[Text segment Boundary: Start]

In Phoenix, normally, business was good in the winter but poor in the summer. It became*289 apparent that the winter business would not be sufficient to carry it through summer losses, and this condition was made even worse because of petitioner's accident. He saw no real hope of carrying on the business successfully and became very much depressed. His wife had not been trained to operate the store.
In February 1953, the petitioner offered the business for sale but received no offers. He was unable to meet his bills, and early in March 1953 stopped paying them entirely.
On March 12, 1953, a meeting was held of petitioner's creditors. The creditors agreed to "freeze" the balances due on outstanding bills for at least two weeks. Petitioner agreed with his creditors as follows: to appoint Elden Fisher as operating manager of Foodville, under the supervision of Frank Hill, manager of Wholesalers Credit Association; to maintain a petty cash fund of $500 in the store and deposit $2,000 in a separate bank account, subject to withdrawal by checks signed by both Fisher and Hill; to pay Fisher a salary of $120 per week for two weeks, petitioner to receive a salary of $125; and petitioner to devote most of his time towards securing a buyer for Foodville.
The foregoing understandings*290 were reduced to writing and signed by petitioner and members of a committee of his creditors. They agreed to meet again after two weeks to discuss further the operation of Foodville.
On March 12, 1953, petitioner gave the keys to the store to someone representing his creditors and gave up control of his bank account to the creditors' committee.
On March 20, 1953, petitioners entered into a written agreement of Escrow Instructions with Thomas F. Hefty and Helen A. Hefty. This agreement prescribed the steps to be taken in the bulk sale of petitioner's assets in Foodville to the Heftys. The agreement refers to the petitioners as "The VENDORS." The signatures of petitioners to this agreement are each entered next to the word "VENDOR."

[Text segment Boundary: End]

Go on with the account of the Foodville grocery and its creditors, picking up right after its last sentence. The material that comes next has no connection to the account of the Foodville grocery.

[Supplied data Boundary: Start]

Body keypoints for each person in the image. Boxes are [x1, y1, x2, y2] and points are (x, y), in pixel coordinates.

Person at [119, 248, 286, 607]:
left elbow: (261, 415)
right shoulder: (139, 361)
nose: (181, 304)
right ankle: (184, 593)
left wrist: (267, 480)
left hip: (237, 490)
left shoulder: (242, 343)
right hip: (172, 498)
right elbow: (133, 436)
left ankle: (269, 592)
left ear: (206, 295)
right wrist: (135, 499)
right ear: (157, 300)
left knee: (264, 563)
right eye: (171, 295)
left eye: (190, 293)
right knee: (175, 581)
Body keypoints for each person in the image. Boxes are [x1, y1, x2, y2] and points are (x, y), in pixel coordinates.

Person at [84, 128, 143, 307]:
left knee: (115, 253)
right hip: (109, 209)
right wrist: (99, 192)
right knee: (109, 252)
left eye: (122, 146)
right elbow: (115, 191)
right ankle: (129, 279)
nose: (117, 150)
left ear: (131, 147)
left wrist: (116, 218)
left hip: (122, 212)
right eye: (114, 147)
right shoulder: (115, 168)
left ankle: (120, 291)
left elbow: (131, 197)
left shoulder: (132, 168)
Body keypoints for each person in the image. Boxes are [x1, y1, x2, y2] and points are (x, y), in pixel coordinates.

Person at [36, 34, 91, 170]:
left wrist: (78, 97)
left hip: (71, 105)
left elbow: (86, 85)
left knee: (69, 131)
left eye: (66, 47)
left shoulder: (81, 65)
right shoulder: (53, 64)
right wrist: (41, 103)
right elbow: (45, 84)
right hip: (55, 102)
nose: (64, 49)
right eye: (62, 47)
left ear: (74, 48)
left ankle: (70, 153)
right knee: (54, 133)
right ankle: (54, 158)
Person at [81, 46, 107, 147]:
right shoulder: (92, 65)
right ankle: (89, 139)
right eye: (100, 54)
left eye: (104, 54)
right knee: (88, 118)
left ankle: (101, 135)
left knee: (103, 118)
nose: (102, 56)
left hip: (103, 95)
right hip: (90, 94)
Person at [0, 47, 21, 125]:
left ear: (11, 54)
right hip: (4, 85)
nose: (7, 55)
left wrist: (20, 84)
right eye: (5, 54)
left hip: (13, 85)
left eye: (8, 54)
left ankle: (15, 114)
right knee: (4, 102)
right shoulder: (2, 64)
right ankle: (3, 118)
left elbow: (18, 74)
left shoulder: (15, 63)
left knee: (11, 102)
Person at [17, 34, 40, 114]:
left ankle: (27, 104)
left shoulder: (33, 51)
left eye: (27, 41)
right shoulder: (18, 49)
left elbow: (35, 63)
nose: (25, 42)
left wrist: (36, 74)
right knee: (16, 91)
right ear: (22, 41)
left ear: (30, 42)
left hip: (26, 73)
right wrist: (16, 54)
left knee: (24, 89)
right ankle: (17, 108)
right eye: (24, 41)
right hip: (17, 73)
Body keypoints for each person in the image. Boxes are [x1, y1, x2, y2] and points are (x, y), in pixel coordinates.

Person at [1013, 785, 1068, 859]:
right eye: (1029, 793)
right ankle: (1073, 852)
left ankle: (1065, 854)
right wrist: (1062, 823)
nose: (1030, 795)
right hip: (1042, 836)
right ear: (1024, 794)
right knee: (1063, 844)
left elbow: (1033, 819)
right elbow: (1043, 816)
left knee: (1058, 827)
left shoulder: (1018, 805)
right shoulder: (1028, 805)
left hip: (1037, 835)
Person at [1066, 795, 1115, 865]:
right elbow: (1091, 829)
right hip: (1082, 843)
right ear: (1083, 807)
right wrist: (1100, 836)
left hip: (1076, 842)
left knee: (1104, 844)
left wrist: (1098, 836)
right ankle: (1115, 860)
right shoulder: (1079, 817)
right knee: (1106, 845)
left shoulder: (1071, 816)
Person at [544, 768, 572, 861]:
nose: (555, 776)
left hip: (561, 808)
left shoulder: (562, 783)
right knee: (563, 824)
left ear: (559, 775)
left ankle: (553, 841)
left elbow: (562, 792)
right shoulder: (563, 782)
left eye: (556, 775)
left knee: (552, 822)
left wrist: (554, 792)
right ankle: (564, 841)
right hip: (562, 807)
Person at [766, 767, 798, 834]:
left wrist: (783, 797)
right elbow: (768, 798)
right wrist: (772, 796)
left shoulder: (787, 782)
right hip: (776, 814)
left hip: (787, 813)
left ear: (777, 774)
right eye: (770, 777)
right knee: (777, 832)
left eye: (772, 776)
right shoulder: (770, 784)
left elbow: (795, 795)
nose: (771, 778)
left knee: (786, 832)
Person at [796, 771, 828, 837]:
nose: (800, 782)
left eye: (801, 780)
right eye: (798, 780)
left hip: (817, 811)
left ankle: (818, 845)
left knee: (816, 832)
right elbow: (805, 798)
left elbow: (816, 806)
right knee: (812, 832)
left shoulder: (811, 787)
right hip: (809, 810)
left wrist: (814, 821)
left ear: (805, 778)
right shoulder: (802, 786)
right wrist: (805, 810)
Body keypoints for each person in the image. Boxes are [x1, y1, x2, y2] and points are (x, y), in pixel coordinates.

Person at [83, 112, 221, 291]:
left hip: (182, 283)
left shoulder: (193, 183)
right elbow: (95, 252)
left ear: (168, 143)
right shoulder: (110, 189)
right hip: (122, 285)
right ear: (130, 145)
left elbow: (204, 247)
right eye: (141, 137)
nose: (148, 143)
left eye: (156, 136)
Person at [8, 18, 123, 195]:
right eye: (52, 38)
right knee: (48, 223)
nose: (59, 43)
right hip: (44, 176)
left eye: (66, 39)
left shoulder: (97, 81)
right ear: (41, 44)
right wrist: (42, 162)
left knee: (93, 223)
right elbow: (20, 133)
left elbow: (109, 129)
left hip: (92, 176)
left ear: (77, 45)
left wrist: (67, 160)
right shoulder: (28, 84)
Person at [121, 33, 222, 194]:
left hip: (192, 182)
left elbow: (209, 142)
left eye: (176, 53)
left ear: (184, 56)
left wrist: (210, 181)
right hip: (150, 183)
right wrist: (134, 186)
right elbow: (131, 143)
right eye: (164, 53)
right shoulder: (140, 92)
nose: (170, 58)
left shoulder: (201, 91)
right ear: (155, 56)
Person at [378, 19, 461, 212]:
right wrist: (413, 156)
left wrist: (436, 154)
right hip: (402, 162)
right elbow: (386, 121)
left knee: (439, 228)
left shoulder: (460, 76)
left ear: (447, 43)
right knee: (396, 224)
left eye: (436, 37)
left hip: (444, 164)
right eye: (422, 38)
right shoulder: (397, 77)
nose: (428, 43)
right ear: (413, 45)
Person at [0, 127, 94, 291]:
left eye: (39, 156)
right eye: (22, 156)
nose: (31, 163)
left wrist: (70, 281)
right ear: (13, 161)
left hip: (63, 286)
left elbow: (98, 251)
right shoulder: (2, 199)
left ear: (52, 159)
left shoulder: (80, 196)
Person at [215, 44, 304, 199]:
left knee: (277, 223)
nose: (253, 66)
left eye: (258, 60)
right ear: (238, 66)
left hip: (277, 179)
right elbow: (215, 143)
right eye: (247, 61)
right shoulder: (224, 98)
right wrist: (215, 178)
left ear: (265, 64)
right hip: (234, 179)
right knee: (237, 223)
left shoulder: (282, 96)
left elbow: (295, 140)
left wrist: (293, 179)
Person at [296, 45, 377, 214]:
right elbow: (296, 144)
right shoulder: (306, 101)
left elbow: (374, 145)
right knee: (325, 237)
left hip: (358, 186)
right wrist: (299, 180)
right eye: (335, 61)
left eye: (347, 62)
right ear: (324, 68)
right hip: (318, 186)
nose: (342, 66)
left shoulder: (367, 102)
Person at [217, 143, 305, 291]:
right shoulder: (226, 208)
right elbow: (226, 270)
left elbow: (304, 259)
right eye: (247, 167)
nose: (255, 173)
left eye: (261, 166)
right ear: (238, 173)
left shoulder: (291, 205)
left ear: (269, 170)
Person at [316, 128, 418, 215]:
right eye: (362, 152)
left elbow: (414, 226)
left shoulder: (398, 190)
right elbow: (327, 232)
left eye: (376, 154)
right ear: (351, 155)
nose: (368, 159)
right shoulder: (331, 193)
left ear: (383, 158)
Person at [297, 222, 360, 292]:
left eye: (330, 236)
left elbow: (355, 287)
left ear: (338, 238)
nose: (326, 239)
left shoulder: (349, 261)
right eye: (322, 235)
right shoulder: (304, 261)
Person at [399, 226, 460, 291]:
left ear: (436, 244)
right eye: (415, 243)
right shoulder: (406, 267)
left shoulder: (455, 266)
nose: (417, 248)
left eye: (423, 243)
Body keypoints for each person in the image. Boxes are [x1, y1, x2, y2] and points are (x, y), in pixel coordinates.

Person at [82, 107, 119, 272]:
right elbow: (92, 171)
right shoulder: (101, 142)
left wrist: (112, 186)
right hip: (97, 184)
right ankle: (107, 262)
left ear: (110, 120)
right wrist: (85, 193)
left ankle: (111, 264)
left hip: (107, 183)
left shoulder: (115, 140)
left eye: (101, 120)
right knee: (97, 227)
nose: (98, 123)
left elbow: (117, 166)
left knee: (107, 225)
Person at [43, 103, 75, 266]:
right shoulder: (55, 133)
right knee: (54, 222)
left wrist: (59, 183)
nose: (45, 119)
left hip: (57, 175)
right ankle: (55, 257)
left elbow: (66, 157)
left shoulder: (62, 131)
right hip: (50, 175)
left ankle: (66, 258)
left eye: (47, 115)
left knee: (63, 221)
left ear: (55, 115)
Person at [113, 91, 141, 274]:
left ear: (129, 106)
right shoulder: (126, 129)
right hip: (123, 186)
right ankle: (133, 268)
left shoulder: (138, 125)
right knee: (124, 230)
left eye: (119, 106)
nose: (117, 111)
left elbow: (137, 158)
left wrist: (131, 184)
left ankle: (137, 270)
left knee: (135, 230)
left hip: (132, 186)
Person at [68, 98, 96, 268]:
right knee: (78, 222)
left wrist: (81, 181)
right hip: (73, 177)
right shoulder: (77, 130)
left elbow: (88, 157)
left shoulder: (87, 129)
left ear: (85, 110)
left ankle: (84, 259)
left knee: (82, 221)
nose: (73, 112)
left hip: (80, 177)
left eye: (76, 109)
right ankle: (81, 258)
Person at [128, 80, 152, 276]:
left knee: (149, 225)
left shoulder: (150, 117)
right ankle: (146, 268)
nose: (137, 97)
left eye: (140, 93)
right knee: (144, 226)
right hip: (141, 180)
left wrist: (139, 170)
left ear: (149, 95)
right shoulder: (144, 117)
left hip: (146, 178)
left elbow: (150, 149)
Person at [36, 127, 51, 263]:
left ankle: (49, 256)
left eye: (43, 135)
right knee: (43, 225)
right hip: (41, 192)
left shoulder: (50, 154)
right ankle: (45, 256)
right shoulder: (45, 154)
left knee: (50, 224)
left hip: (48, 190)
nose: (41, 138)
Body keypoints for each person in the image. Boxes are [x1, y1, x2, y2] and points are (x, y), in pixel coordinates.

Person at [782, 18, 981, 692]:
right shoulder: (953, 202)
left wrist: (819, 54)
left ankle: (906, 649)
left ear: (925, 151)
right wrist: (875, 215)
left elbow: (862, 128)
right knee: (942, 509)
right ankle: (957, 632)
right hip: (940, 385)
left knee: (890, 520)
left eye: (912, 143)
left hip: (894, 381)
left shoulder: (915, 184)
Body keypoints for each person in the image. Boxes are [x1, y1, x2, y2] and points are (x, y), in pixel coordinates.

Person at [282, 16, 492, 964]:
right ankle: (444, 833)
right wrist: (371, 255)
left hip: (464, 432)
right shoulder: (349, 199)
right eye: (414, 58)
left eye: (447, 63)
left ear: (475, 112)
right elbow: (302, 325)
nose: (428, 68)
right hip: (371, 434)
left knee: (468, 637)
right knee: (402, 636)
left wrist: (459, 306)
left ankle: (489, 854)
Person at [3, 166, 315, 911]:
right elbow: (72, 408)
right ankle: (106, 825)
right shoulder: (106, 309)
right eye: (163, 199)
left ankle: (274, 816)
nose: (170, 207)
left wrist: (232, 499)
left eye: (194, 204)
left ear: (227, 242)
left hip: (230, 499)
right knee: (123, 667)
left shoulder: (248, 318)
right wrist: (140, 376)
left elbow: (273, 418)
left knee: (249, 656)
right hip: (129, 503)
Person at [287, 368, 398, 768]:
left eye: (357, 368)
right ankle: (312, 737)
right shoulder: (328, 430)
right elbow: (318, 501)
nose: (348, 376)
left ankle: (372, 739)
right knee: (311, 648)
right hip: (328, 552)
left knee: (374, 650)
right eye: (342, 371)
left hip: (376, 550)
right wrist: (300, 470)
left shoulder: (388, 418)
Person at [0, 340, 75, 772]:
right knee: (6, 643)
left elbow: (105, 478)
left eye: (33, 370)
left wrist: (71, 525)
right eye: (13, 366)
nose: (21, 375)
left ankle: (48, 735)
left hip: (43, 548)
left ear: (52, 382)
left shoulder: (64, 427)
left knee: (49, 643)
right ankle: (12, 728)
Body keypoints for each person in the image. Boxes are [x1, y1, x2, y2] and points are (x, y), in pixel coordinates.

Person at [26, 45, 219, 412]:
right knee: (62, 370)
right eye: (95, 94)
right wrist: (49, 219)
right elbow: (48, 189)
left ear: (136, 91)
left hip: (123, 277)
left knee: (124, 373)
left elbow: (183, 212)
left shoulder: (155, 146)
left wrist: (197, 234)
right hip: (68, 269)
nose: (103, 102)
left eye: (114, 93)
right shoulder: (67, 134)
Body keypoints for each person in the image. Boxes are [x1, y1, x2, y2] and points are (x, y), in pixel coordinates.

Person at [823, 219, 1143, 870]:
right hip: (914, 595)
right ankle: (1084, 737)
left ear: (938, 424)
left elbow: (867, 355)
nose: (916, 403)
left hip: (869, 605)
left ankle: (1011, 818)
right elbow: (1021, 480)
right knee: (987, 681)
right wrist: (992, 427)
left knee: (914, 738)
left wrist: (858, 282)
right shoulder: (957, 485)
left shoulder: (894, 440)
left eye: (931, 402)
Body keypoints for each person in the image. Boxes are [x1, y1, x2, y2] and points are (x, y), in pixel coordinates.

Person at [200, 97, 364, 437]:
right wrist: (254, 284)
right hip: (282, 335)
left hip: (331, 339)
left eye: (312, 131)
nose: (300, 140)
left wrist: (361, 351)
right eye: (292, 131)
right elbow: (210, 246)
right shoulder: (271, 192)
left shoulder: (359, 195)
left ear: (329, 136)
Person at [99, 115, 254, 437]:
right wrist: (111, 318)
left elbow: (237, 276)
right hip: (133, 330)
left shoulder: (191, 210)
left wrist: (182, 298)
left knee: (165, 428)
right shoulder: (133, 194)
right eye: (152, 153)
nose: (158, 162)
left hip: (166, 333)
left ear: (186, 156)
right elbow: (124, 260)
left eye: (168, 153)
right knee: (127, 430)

[Supplied data Boundary: End]

Output for this task
The escrow agreement provided for a bill of sale to the Heftys, to be executed by the petitioners and referring to the Foodville store and assets as belonging to the Rands.
In the escrow agreement, the petitioners agreed with the Heftys that petitioners would pay the following taxes and costs:
Cith of Phoenix Sales Tax, State of Arizona Sales Tax, State Unemployment Insurance Tax, Federal Social Security Tax, Federal Withholding Tax, One-half of*291 the Escrow Fee, One-half of the cost of advertising, One-half of the cost of recording the notice of Sale in Bulk.
The escrow agreement provided that Maricopa County Unsecured Personal Property Taxes for the year 1953 were to be adjusted between the petitioners and the Heftys. It provided for the cancellation of insurance by the petitioners.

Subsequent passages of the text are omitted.